The New York Times’ venerable health columnist Jane Brody recently wrote about the advisability of the annual physical checkup. It’s a topic we’ve covered, too, reaching mostly the same conclusion: In most cases, an annual doctor examination is a poor use of time, money and medical resources.
As Brody points out, trying to figure out if a routine checkup is a good idea is more important than ever, because next year, the Affordable Care Act (“Obamacare”) will enable about 30 million more people to be insured. Many of them will be eligible for an annual exam that insurance plans must cover. That’s a lot of potential demand on a resource stretched pretty thin.
So who should get a checkup? And how often?
According to one of Brody’s sources, about 44.4 million adults get preventive exams every year. If every U.S. adult got one, 145 million more visits would occur every year, and gobble up almost half of all the time primary care doctors spend with patients. And you think the health-care system is slow, inefficient and frustrating now?
No one within or outside of the medical community disputes the wisdom of regular checkups for babies, children and pregnant women. No one disputes the wisdom of exams that include specific screenings for certain populations, such as Pap smears for women. But, as Brody says, “Among physicians, researchers and insurers, there is an ongoing debate as to whether regular checkups really reduce the chances of becoming seriously ill or dying of an illness that would have been treatable had it been detected sooner.”

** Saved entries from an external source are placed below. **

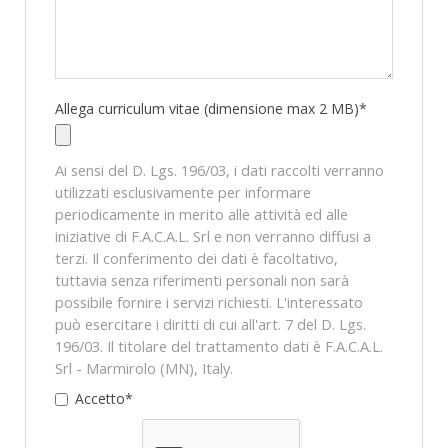
Allega curriculum vitae (dimensione max 2 MB)*
Ai sensi del D. Lgs. 196/03, i dati raccolti verranno
utilizzati esclusivamente per informare
periodicamente in merito alle attività ed alle
iniziative di F.A.C.A.L. Srl e non verranno diffusi a
terzi. Il conferimento dei dati è facoltativo,
tuttavia senza riferimenti personali non sarà
possibile fornire i servizi richiesti. L'interessato
può esercitare i diritti di cui all'art. 7 del D. Lgs.
196/03. Il titolare del trattamento dati è F.A.C.A.L.
Srl - Marmirolo (MN), Italy.
Accetto*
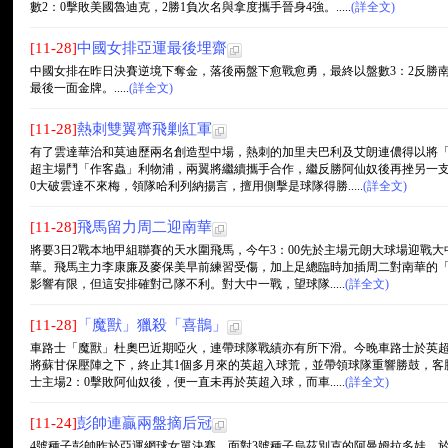
數2：0擊敗美國魯迪克，2勝1負次名與拿度攜手晉身4強。.....
(詳全文)
[11-28]
中國女排亞運最後埋齋
中國女排在昨日決賽逆境下奪金，落後兩盤下愈戰愈勇，最終以盤數3：2反勝南
最後一面金牌。.....
(詳全文)
[11-28]
熱刺雙翼齊飛剿紅軍
有了雲達華治和莫迪歷兩名創造型中場，熱刺的加里夫巴利及艾朗連儂得以將
超主場鬥「作客蟲」利物浦，兩翼將繼續攜手合作，繼反勝阿仙奴後再挫另一支
0大破雲達不來梅，領隊哈利列納揚言，擅用側擊是球隊得勝.....
(詳全文)
[11-28]
飛馬留力周二迎南華
將要3日2戰本地甲組聯賽的天水圍飛馬，今午3：00先於主場元朗大球場迎戰
華。飛馬主力李康廉及麥保美早前練習受傷，加上足總臨時加插周二對南華的「
影響有限，但這安排確對己隊不利。對大中一戰，望球隊.....
(詳全文)
[11-28]
「魔獸」獵殺「喜鵲」
車路士「魔獸」杜奧巴近期啞火，連帶球隊戰績亦有所下滑。今晚車路士於英
將蘇甘保壓陣之下，終止其1個多月來的英超入球荒，並帶領球隊重響勝鼓，客
士主場2：0擊敗阿仙奴後，便一直未再於英超入球，而車.....
(詳全文)
[11-24]
彭帥連贏兩盤摘后冠
4號種子彭帥昨於亞運網球女單決賽，面對3號種子烏茲別克的阿曼姆拉多娃，於首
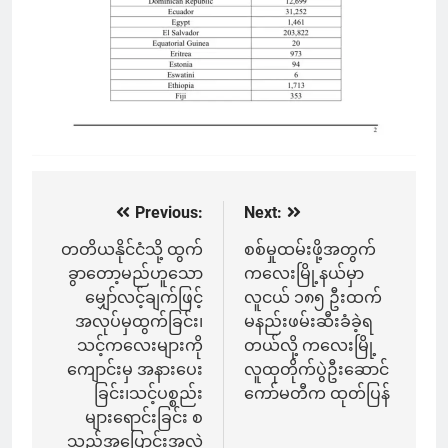
Previous:
Next:
Post
navigation
တတိယနိုင်ငံသို့ ထွက်
စစ်မှုထမ်းဖို့အတွက်
ခွာတော့မည်ဟူသော
ကလေးမြို့နယ်မှာ
မျှော်လင့်ချက်ဖြင့်
လူငယ် ၁၈၅ ဦးထက်
အလုပ်မှထွက်ခြင်း၊
မနည်းဖမ်းဆီးခံခဲ့ရ
သင့်ကလေးများကို
တယ်လို့ ကလေးမြို့
ကျောင်းမှ အနားပေး
လူထုတိုက်ပွဲဦးဆောင်
ခြင်း၊သင့်ပစ္စည်း
ကော်မတီက ထုတ်ပြန်
များ‌ရောင်းခြင်း စ
သည့်အပြောင်းအလဲ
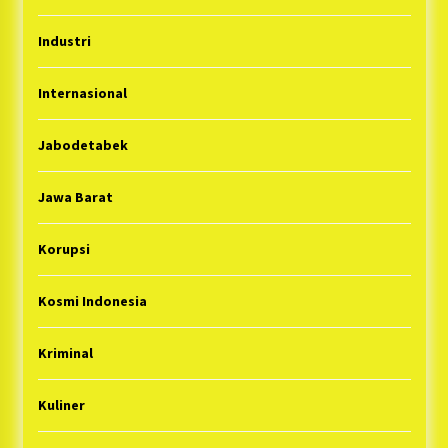
Industri
Internasional
Jabodetabek
Jawa Barat
Korupsi
Kosmi Indonesia
Kriminal
Kuliner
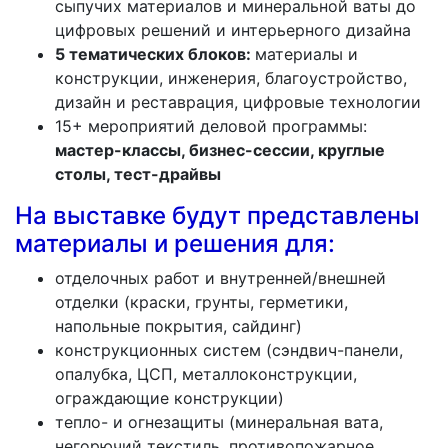
сыпучих материалов и минеральной ваты до
цифровых решений и интерьерного дизайна
5 тематических блоков:
материалы и
конструкции, инженерия, благоустройство,
дизайн и реставрация, цифровые технологии
15+ мероприятий деловой программы:
мастер-классы, бизнес-сессии, круглые
столы, тест-драйвы
На выставке будут представлены
материалы и решения для:
отделочных работ и внутренней/внешней
отделки (краски, грунты, герметики,
напольные покрытия, сайдинг)
конструкционных систем (сэндвич-панели,
опалубка, ЦСП, металлоконструкции,
ограждающие конструкции)
тепло- и огнезащиты (минеральная вата,
негорючий текстиль, противопожарное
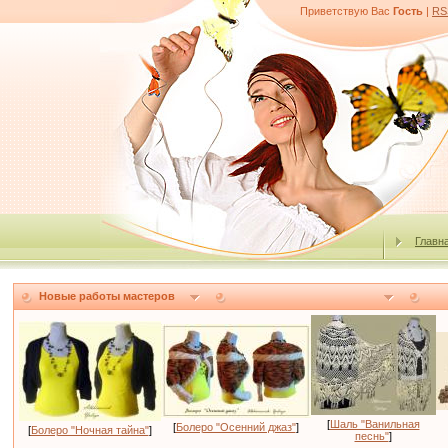
Приветствую Вас
Гость
|
RS
Главн
Новые работы мастеров
[
Шаль "Ванильная
[
Болеро "Осенний джаз"
]
[
Болеро "Ночная тайна"
]
песнь"
]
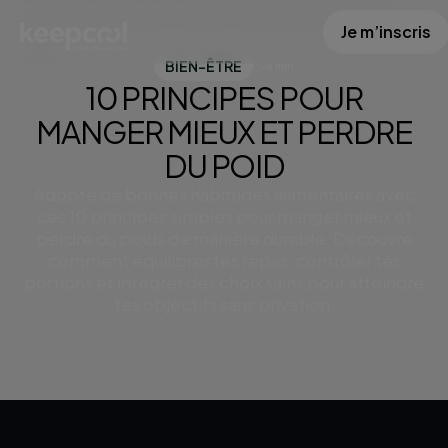
10 principes pour manger mieux et perdre du
Je m’inscris
poid
BIEN-ÊTRE
4 min
10 PRINCIPES POUR
MANGER MIEUX ET PERDRE
DU POID
Adopte de bonnes habitudes alimentaires avec
ces 10 principes simples pour manger mieux et
perdre du poids de manière durable. Découvre
comment équilibrer tes repas, contrôler tes
portions et intégrer des choix sains pour atteindre
tes objectifs sans privation.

Those who vote “no” point to a growing number of studies that fail to find a benefit that outweighs the risk that they’ll do more harm by finding something abnormal that, if it had never been discovered, would never have done harm. Something can be technically “abnormal” without being threatening or even, sometimes, interesting.
But the default behavior by too many practitioners is to conduct extra tests. This causes the patient distress, expense and, sometimes, medical complication.
One of Brody’s examples was provided by a physician who told the tale of Brian Mulroney, former prime minister of Canada. He had a physical in 2005 that included a CT scan. It showed two small lumps in his lungs. He underwent surgery to find out what they were, after which he developed an inflamed pancreas that forced him into the intensive care unit. He was in the hospital six weeks, and readmitted a month later to remove a cyst caused by the inflammation of his pancreas.
Oh, and the lung lumps were benign.
Of course, the question arises: What if the lumps had been cancerous? Wouldn’t the initial scan and all the unpleasant consequences of it have been worth it in order to be able to treat the cancer?
“The question of benefits versus risks from routine exams,” Brody writes, “can be answered only by well-designed scientific research.”
One recent study cited in her story was conducted at the Nordic Cochrane Center in Copenhagen, Denmark.
Researchers analyzed 14 clinical trials of routine checkups that followed participants for as long as 22 years. The team found that healthy people who got routine checkups got no benefit in terms of the risk of death or serious illness compared with compared with people who did not.
And as we’ve said in this blog repeatedly, the researchers concluded that many routine exams involve specific screening tests whose value hasn’t been studied adequately. The possible harms of such routine tests, they said, are “overdiagnosis, overtreatment, distress or injury from invasive follow-up tests, distress due to false positive test results [a test that shows the existence of a potential problem when there isn’t one], false reassurance due to false negative test results [tests that don’t show a problem when there is one], adverse psychosocial effects due to labeling and difficulties with getting insurance.”
Among a general population-that is, the subjects weren’t chosen because they did or didn’t have certain risk factors of medical problems-the Danish team simply didn’t find that having a checkup reduced the possibility of dying any more than not having one. Nor did they find any reduction in cardiovascular problems and cancer-the causes of death most likely to be influenced by health checkups.
But a regular doctor appointment can be useful, Brody says, noting that many doctors welcome an annual visit even when their patients don’t have a medical issue because it’s good for the relationship-it helps alert them to changes in patients’ lives that can affect health. And doctors can use that time to encourage patients to get needed immunizations and other health care, such as eye and dental exams that have proven benefits with almost no risk.
So what’s a person to do if she wants to monitor her health without overdoing it?
Brody has three pieces of advice:
1. Whenever you visit the doctor for any reason, have your blood pressure checked and get blood tests if the ones in your medical record are older than a year.
2. Remain current on immunizations-flu shots, tetanus, shingles, etc. (If you don’t know which vaccinations you should have, ask. Some are recommended for certain age groups or if you have certain risk factors.) Get the screening tests specifically recommended for your profile-age, gender, risk factors, family and personal medical history.
3. Some symptoms require attention. If you develop unexplained pain, shortness of breath, digestive problems, a lump, a skin lesion that doesn’t heal, or unusual fatigue or depression, call your doctor. If the problem is diagnosed and treated, ask when you should feel relief. If that time has come, and you’re not feeling better, seek further help.